[[ Entries shown, beginning ]]

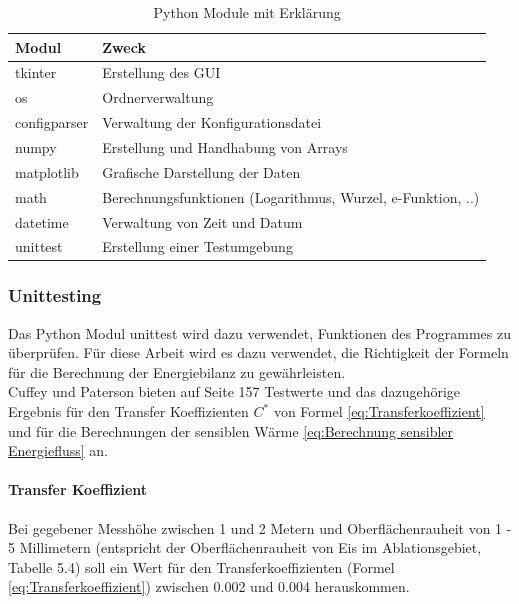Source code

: \documentclass[12pt,a4paper]{article}
\begin{document}
\begin{table}[H]
\centering
{} 
\caption{Python Module mit Erklärung}
\label{tab:Python Module}
\begin{tabular}{|l|l|}
\hline
\textbf{Modul} & \textbf{Zweck}                                \\ \hline
tkinter             & Erstellung des GUI         \\
os             & Ordnerverwaltung         \\
configparser             & Verwaltung der Konfigurationsdatei         \\
numpy          & Erstellung und Handhabung von Arrays          \\
matplotlib     & Grafische Darstellung der Daten               \\
math		   & Berechnungsfunktionen (Logarithmus, Wurzel, e-Funktion, ..)   \\  
datetime		   & Verwaltung von Zeit und Datum   \\
unittest		   & Erstellung einer Testumgebung   \\  \hline


\end{tabular}
\end{table}
\vspace{0.3cm}

\subsubsection{Unittesting}
Das Python Modul unittest wird dazu verwendet, Funktionen des Programmes zu überprüfen. Für diese Arbeit wird es dazu verwendet, die Richtigkeit der Formeln für die Berechnung der Energiebilanz zu gewährleisten.\\

Cuffey und Paterson bieten auf Seite 157 Testwerte und das dazugehörige Ergebnis für den Transfer Koeffizienten $C^*$ von Formel \ref{eq:Transferkoeffizient} und für die Berechnungen der sensiblen Wärme \ref{eq:Berechnung sensibler Energiefluss} an.


\paragraph{Transfer Koeffizient}

Bei gegebener Messhöhe zwischen 1 und 2 Metern und Oberflächenrauheit von  1 - 5 Millimetern (entspricht der Oberflächenrauheit von Eis im Ablationsgebiet, Tabelle 5.4) soll ein Wert für den Transferkoeffizienten (Formel \ref{eq:Transferkoeffizient}) zwischen 0.002 und 0.004 herauskommen.\\
\end{document}

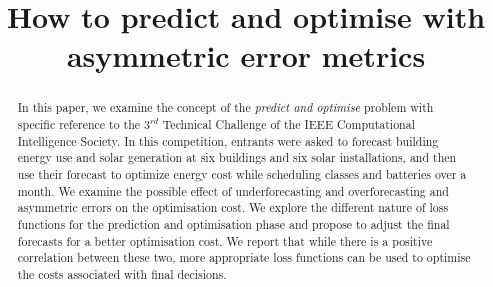 \documentclass[conference]{IEEEtran}
\begin{document}
\title{How to predict and optimise with asymmetric error metrics\\
}

\author{
\and
{}
}

\maketitle

\begin{abstract}
In this paper, we examine the concept of the {\it predict and optimise} problem with specific reference to the $3^{rd}$ Technical Challenge of the IEEE Computational Intelligence Society. In this competition, entrants were asked to forecast building energy use and solar generation at six buildings and six solar installations, and then use their forecast to optimize energy cost while scheduling classes and batteries over a month. We examine the possible effect of underforecasting and overforecasting and asymmetric errors on the optimisation cost. We explore the different nature of loss functions for the prediction and optimisation phase and propose to adjust the final forecasts for a better optimisation cost. We report that while there is a positive correlation between these two, more appropriate loss functions can be used to optimise the costs associated with final decisions. 
%

\end{abstract}
\end{document}
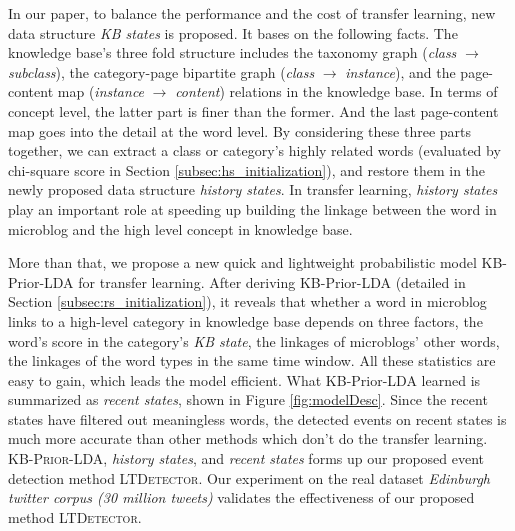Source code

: \documentclass{article}
\begin{document}
In our paper, to balance the performance and the cost of transfer learning, new data structure \textit{KB states} is proposed. 
It bases on the following facts. 
The knowledge base's three fold structure includes the taxonomy graph (\textit{class} \(\rightarrow\) \textit{subclass}), the category-page bipartite graph (\textit{class} \(\rightarrow\) \textit{instance}), and the page-content map (\textit{instance} \(\rightarrow\) \textit{content}) relations in the knowledge base. 
In terms of concept level, the latter part is finer than the former. 
And the last page-content map goes into the detail at the word level. 
By considering these three parts together, we can extract a class or category's highly related words (evaluated by chi-square score in Section \ref{subsec:hs_initialization}), and restore them in the newly proposed data structure \textit{history states}.
In transfer learning, \textit{history states} play an important role at speeding up building the linkage between the word in microblog and the high level concept in knowledge base. 

More than that, we propose a new quick and lightweight probabilistic model KB-Prior-LDA for transfer learning. 
After deriving KB-Prior-LDA (detailed in Section \ref{subsec:rs_initialization}), it reveals that whether a word in microblog links to a high-level category in knowledge base depends on three factors, the word's score in the category's \textit{KB state}, the linkages of microblogs' other words, the linkages of the word types in the same time window. 
All these statistics are easy to gain, which leads the model efficient. 
What KB-Prior-LDA learned is summarized as \textit{recent states}, shown in Figure \ref{fig:modelDesc}.
Since the recent states have filtered out meaningless words, the detected events on recent states is much more accurate than other methods which don't do the transfer learning.
\textsc{KB-Prior-LDA}, \textit{history states}, and \textit{recent states} forms up our proposed event detection method \textsc{LTDetector}.
Our experiment on the real dataset \textit{Edinburgh twitter corpus (30 million tweets)} validates the effectiveness of our proposed method \textsc{LTDetector}.
\end{document}
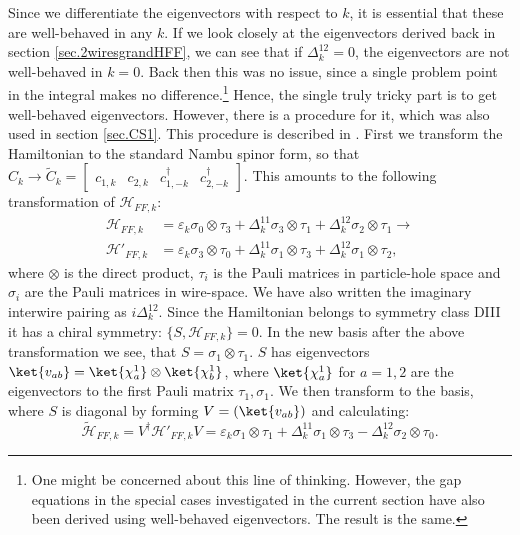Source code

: Since we differentiate the eigenvectors with respect to $k$, it is essential that these are well-behaved in any $k$. If we look closely at the eigenvectors derived back in section \ref{sec.2wiresgrandHFF}, we can see that if $\Delta^{12}_k = 0$, the eigenvectors are not well-behaved in $k = 0$. Back then this was no issue, since a single problem point in the integral makes no difference.\footnote{One might be concerned about this line of thinking. However, the gap equations in the special cases investigated in the current section have also been derived using well-behaved eigenvectors. The result is the same.} Hence, the single truly tricky part is to get well-behaved eigenvectors. However, there is a procedure for it, which was also used in section \ref{sec.CS1}. This procedure is described in \cite{Ryu.Topology}. First we transform the Hamiltonian to the standard Nambu spinor form, so that $C_k \to \tilde{C}_k = \begin{bmatrix} c_{1,k} & c_{2,k} & c^\dagger_{1,-k} & c^\dagger_{2,-k}  \end{bmatrix}$. This amounts to the following transformation of $\mathcal{H}_{FF,k}$:
\begin{align}
\mathcal{H}_{FF,k} &= \varepsilon_k \sigma_0 \otimes \tau_3 + \Delta^{11}_k \sigma_3 \otimes \tau_1 + \Delta^{12}_k \sigma_2 \otimes \tau_1 \to \nonumber \\
\mathcal{H}'_{FF,k} &= \varepsilon_k \sigma_3 \otimes \tau_0 + \Delta^{11}_k \sigma_1 \otimes \tau_3 + \Delta^{12}_k \sigma_1 \otimes \tau_2, \nonumber 
\end{align}
where $\otimes$ is the direct product, $\tau_i$ is the Pauli matrices in particle-hole space and $\sigma_i$ are the Pauli matrices in wire-space. We have also written the imaginary interwire pairing as $i\Delta^{12}_k$. Since the Hamiltonian belongs to symmetry class DIII it has a chiral symmetry: $\{S, \mathcal{H}_{FF,k}\} = 0$. In the new basis after the above transformation we see, that $S = \sigma_1\otimes \tau_1$. $S$ has eigenvectors $\ket{v_{ab}} = \ket{\chi^{1}_a}\otimes \ket{\chi^{1}_b}$, where $\ket{\chi^{1}_a}$ for $a = 1,2$ are the eigenvectors to the first Pauli matrix $\tau_1, \sigma_1$. We then transform to the basis, where $S$ is diagonal by forming $V = (\ket{v_{ab}})$ and calculating:
\begin{equation}
\tilde{\mathcal{H}}_{FF,k} = V^\dagger\mathcal{H}'_{FF,k}V = \varepsilon_k \sigma_1\otimes \tau_1 + \Delta^{11}_k \sigma_1\otimes\tau_3 - \Delta^{12}_k\sigma_2\otimes\tau_0. \nonumber 
\end{equation}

[[ Entries shown, end ]]

Find all the lines containing "learning" in the material, then copy them.

In our paper, to balance the performance and the cost of transfer learning, new data structure \textit{KB states} is proposed. 
In transfer learning, \textit{history states} play an important role at speeding up building the linkage between the word in microblog and the high level concept in knowledge base. 
More than that, we propose a new quick and lightweight probabilistic model KB-Prior-LDA for transfer learning. 
Since the recent states have filtered out meaningless words, the detected events on recent states is much more accurate than other methods which don't do the transfer learning.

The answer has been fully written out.